Written task:
Render the data as a numbered list with blank lines left out, starting with the line containing "What is the highest" and going on through the line containing "Approximately how many".

Records provided:

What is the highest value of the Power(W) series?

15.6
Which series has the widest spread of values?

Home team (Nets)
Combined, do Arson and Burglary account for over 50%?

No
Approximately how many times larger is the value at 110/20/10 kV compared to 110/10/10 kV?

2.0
...
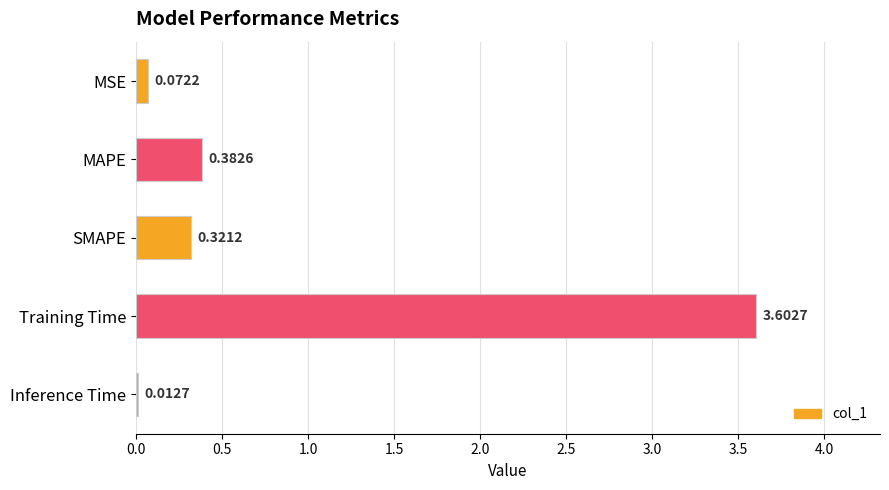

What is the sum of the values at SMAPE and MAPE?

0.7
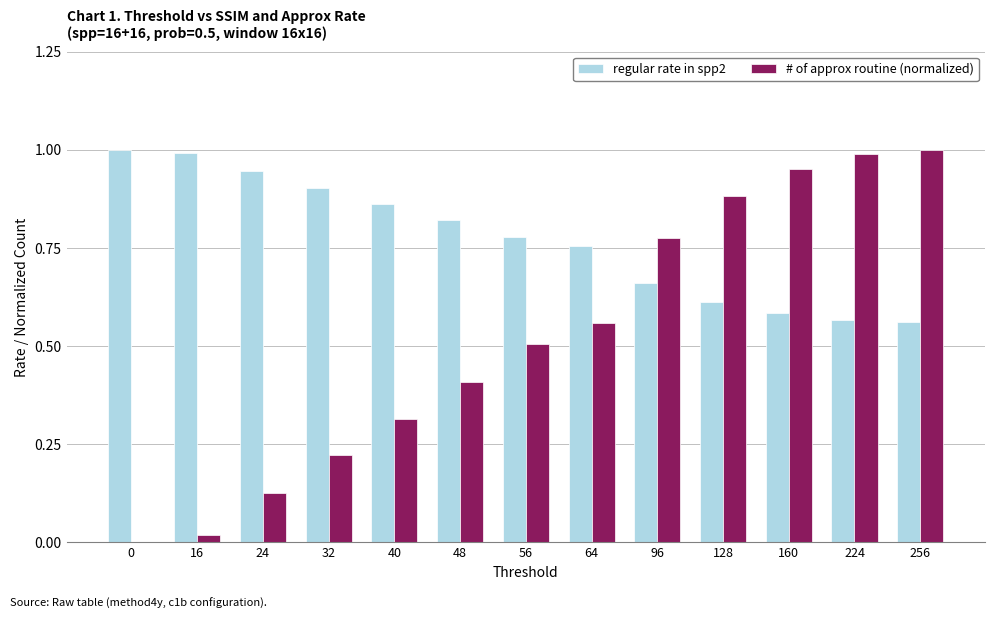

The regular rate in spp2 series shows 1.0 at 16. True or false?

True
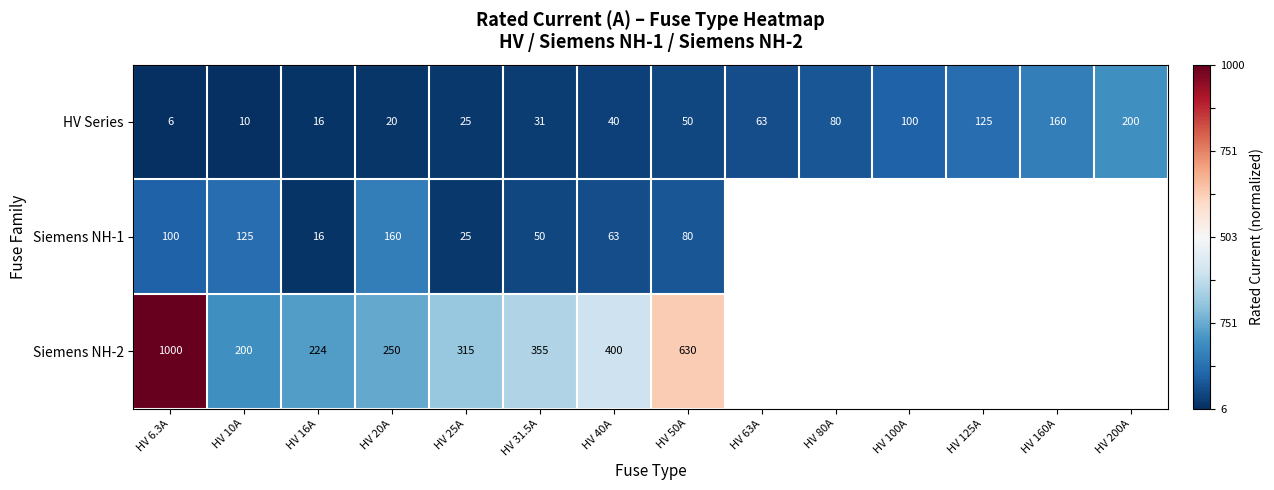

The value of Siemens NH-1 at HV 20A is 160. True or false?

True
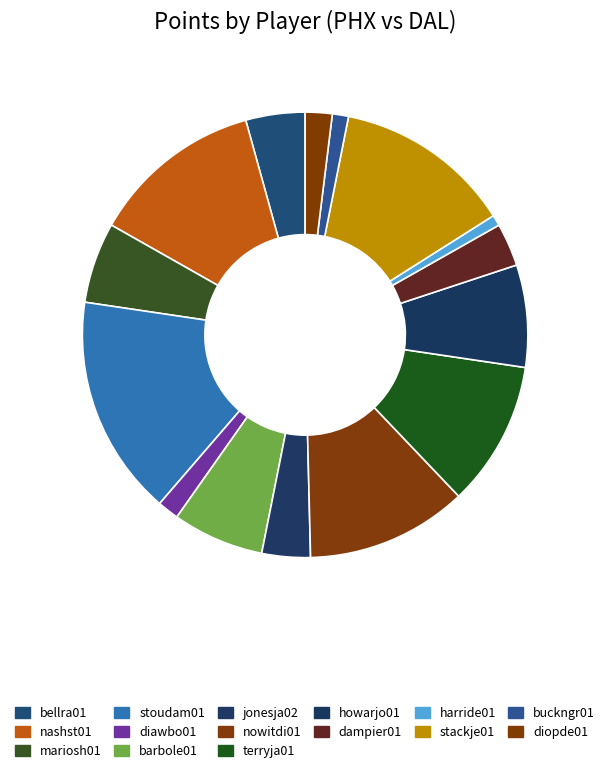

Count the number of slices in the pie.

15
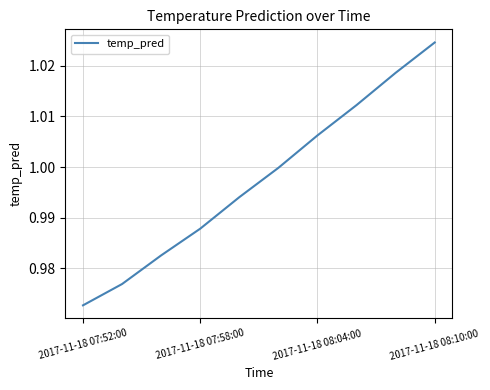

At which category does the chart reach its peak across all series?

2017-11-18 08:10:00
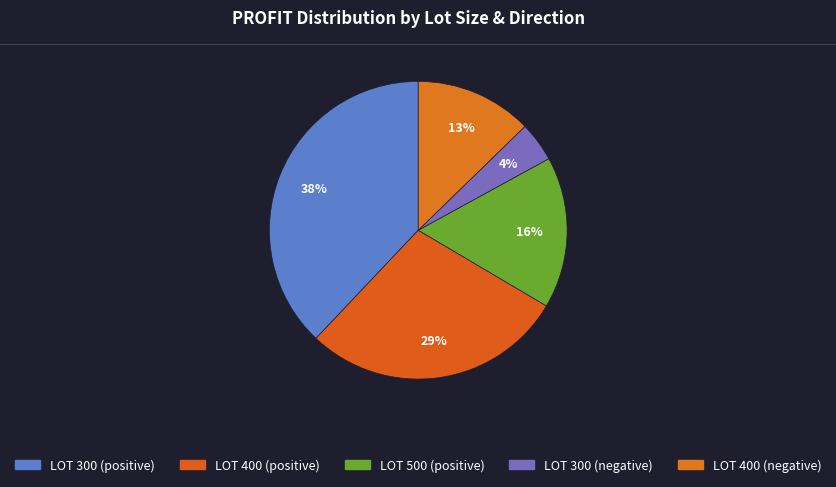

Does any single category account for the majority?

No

Exercise response:
1. What is the highest value of the Power(W) series?
2. 15.6
3. Which series has the widest spread of values?
4. Home team (Nets)
5. Combined, do Arson and Burglary account for over 50%?
6. No
7. Approximately how many times larger is the value at 110/20/10 kV compared to 110/10/10 kV?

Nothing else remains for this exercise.